# Start of Provided text
Introduction

The use of parametric tests for numerical variable comparison (such as Students t test) is ubiquitous and in many cases robust. Assumptions underly the use of these tests. They can be tedious to check, so much so that some researchers ignore them. It is important to be aware of these, though, and to test them before the final decision to use parametric tests is made.
What are these assumptions, then? Below follows a short description of the four important assumptions.

Assumptions

Normal distribution of data

The p value for parametric tests depends upon a normal sampling distribution. If the sample size is large enough and the actual sample data point value are approximately normally distributed, then the central limit theorem ensures a normally distributed sampling distribution.
In regression analysis and in general linear models, it is the errors that need to be normally distributed.

Homogeneity of variance

This refers to the need for a similarity in the variance throughout the data. This means that the variable in the populations from which the samples were taken have a similar variance in these populations.
In the case of regression, the variance of one variable should be the same as all the other variables.

Interval data

It is obvious that the data point values should be for a numerical variable and measured at this level.

Independence

Data point values for variables for different groups should be independent of each other. In regression analysis, the errors should likewise be independent.
In the rest of this post, the first two assumptions are investigated.

The assumption of normality

This asumption is arguably of most importance. It can be checked visually or numerically. Histograms and quantile-quantile (QQ) plots serve as visual markers and various statistical tests, such as the Shapiro-Wilk test, serves as numerical tests.
# End of Provided text
# Start of Recorded data
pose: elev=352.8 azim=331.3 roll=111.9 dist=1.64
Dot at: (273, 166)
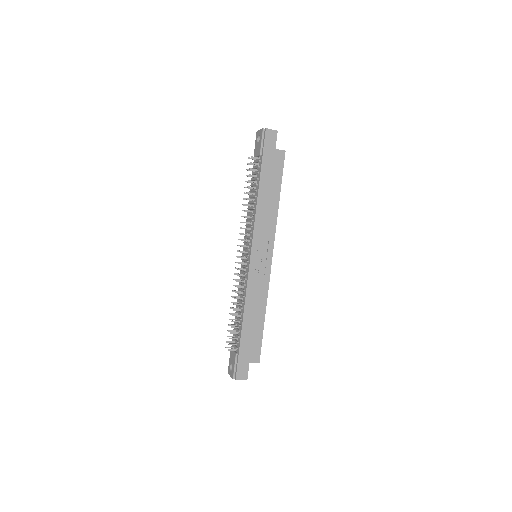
# End of Recorded data
**What this exercise asks**
1. Check each statement against the post on parametric test assumptions. Answer yes or no for each, and quote the exact words of the post that decide it.
(a) In general linear models, the errors are what must be normally distributed.
(b) The post goes on to examine all four assumptions.
(c) The Shapiro-Wilk test is given as a visual way to check normality.
2. According to the post on parametric test assumptions, what does the central limit theorem ensure when the sample size is large enough and the sample data point values are approximately normally distributed?
3. Carry on the post on parametric test assumptions from its last sentence.

**Results of the exercise**
1.
(a) Yes: "In regression analysis and in general linear models, it is the errors that need to be normally distributed."
(b) No: "In the rest of this post, the first two assumptions are investigated."
(c) No: "various statistical tests, such as the Shapiro-Wilk test, serves as numerical tests."

2. It ensures a normally distributed sampling distribution.

3.
Visual tests

In the code below, 100 data point values for a variable named hb is created. The values are taken from a normal distribution with a mean of 15 and a standard deviation of 3. A histogram with default bin size is created to visualize the frequency distribution of the data. A kernel density estimate is provided using the line() command.

hb <- rnorm(100, mean = 15, sd = 3)
hist(hb, prob = TRUE, main = "Histogram of hemoglobin values", las = 1, xlab = "Hemoglobin")
lines(density(hb))

From the plot above it seems obvious that the data are normally distributed. The QQ plot below plots the sample quantile of each data point value against its theoretical quantile. A line is added for clarity. The closer the data point values follow the line, the more likely that our assumption has been met.

qqnorm(hb, main = "QQ plot of hemoglobin values")
qqline(hb)

The next computer variable is named crp and takes on a gamma distribution. Once again, 100 data point values are created. Following this is the accompanying histogram and QQ plot.

crp = rgamma(100, 2, 2)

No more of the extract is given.